On my photographer's journey I've often written about confidence, or moreso the lack of it, and how that manifests itself in my case as the Imposter Syndrome.
From building a website to showcase my work, to attending Art Fairs, then Art Shows, to a solo exhibition...every step of the way I have found myself questioning whether I deserved to be there, whether my work was good enough.
The fact that people love my images enough to hang in their homes remains a source of surprise to me. But they do, and each one that sells helps build my confidence and encourages me to take the next step.
So a few months back I felt that it was time to test myself in the arena of a photographic competition. In an act of bravado, I decided not on a local comp, but a full-blown national comp. A friend had suggested the Galah Regional Photography Prize, created to celebrate and support contemporary photography in regional Australia. And having experienced how competitions and events strengthen regional communities earlier this year, I was keen to contribute again.
I understood that this particular comp would attract hundreds and hundreds of quality entries from across the country. For this reason I had no expectation of any outcome, I just knew that I needed to take this step as part of my journey. Flexing my confidence muscles, so to speak.
So I did it, and after a few weeks, it gradually faded from my mind. I hadn't heard back, and expectedly determined that I hadn't made the cut. Imagine then, my utter surprise when a couple of months later, I received an email congratulating me on being a finalist. A FINALIST! One of 48 in the Open Category.
To quote one of the judges, Director of the Tweed Regional Gallery and Margaret Olley Art Centre, Susi Muddiman: "The images selected reflect the depth of talent that is clearly abundant in artists based in regional areas. The quality is outstanding, and the images strong. I can’t wait to see them on the wall. I think there’s a particular aesthetic in the finalists’ images. Some are portraits, some are landscapes, and many are imbued with striking emotional intensity. Some are pensive, some thoughtful and atmospheric, while others reflect the vast landscape of regional locations. You can’t help but react to these images."
Now, maybe I'm a sucker for self-punishment, but her words sent me running to compare my image to the work of the other finalists. And the quality of that work was outstanding. Which meant my first thoughts were "What was I thinking?" I wasn't expecting to get this far, and now here I was, competing at a level in which I felt out of my depth.
I obviously need to reframe these situations as they arise. Does it benefit me to question
my skills and my value each time? To an extent, I think it is healthy to keep challenging my capabilities, and how I express my view of the world through my art. It keeps me wanting to improve. But allowing it to stop me from sharing it, however, is not healthy.
So, the next day, I looked at the other finalists again. And I said to myself "What an honour it is to be selected amongst such talent. What a privilege it is to be invited to hang alongside them.
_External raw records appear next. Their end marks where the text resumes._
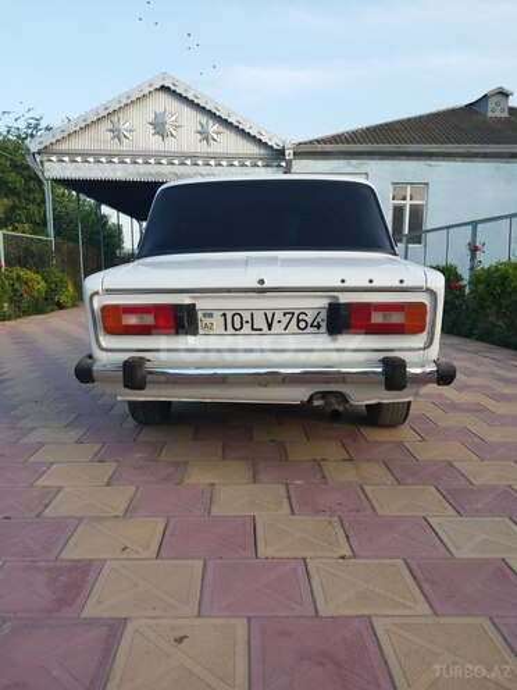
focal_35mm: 27
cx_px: 258
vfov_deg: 65.3
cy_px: 345
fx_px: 538
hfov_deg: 51.4
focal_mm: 3.7
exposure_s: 1/240
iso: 40
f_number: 1.9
These esteemed judges obviously think it is a worthy finalist. What an exciting opportunity it is to be considered for the prize (which, thanks to the generous support of patrons, is $25,000!)
There will be an opening party for the exhibition at M|Arts in Murwillumbah on November 10th. Susi Muddiman and the other judges, critically acclaimed Australian photo media artist Tamara Dean, and Galah's Art Editor Fiona Bateman, will be there to announce the winners of the two categories: open, and student.
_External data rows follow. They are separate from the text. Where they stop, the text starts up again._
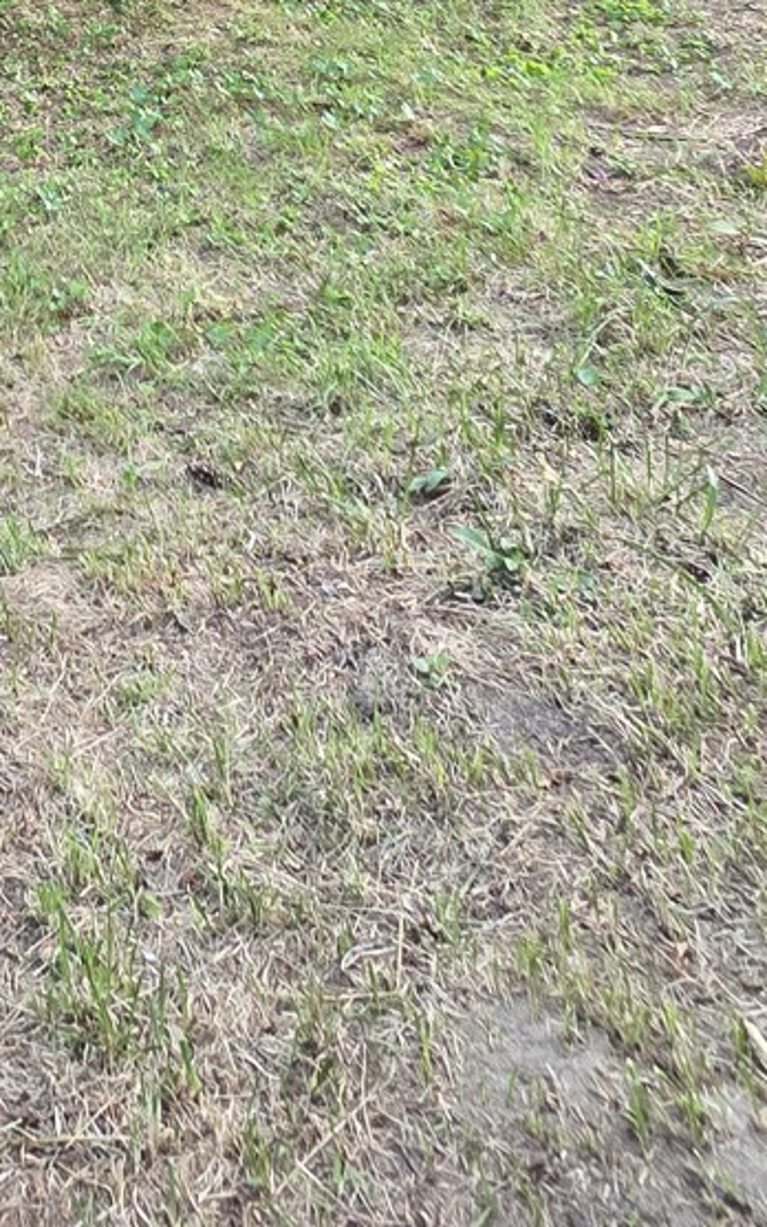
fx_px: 1271
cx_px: -185
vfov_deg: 35.1
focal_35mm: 38
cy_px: -377
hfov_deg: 28.5
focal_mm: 2.2
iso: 250
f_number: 2.2
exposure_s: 1/120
And I'll be there too, now feeling comfortable in being a finalist, proud to have my work on dispay, and happy to have come this far. Anything else will be a bonus.
As for constantly questioning myself? What a galah I can be!
PS. And as this is a photography site, now for my photography tip (and a cautionary tale)...
My photo, "The Stillness of a Salt Lake Sunrise" somewhat belies its title. It was taken at Lake Cowan, north of Norseman, at around 4.50am on New Year's Day. The salt lakes that dot Australia's arid heart are amazing at any time, but especially so at daybreak, as the light exposes these scars on the hide of the land. They are indeed eerily still.
I positioned my camera and tripod on the raised embankment of the railway track that skirted the lake, then turned to enjoy the stark serenity while waiting for the light to become just right. Nothing moved except for a sole road train that roared past on the highway, the roar quickly fading back into that still silence. All but for one noise I didn't expect...
As I stood there in my usual pre-dawn semi-meditative state, a solitary stiff breeze raised itself from somewhere and broke the stillness for a brief few moments, with enough movement for me to hear a heart-sinking thud and tinkling of glass behind me. I turned to find that my tripod had somehow toppled, bringing my camera crashing down onto the railway track. Expecting the worst, I gingerly picked it up to inspect the damage. Unbelievably, despite an ugly dent in the filter mounting ring, only the actual UV filter glass had broken. The lens glass appeared undamaged and after a quick focus test, I was relieved to discover it was still functioning properly! And that folks, is a good enough reminder to use a filter, any filter, when shooting in the rough!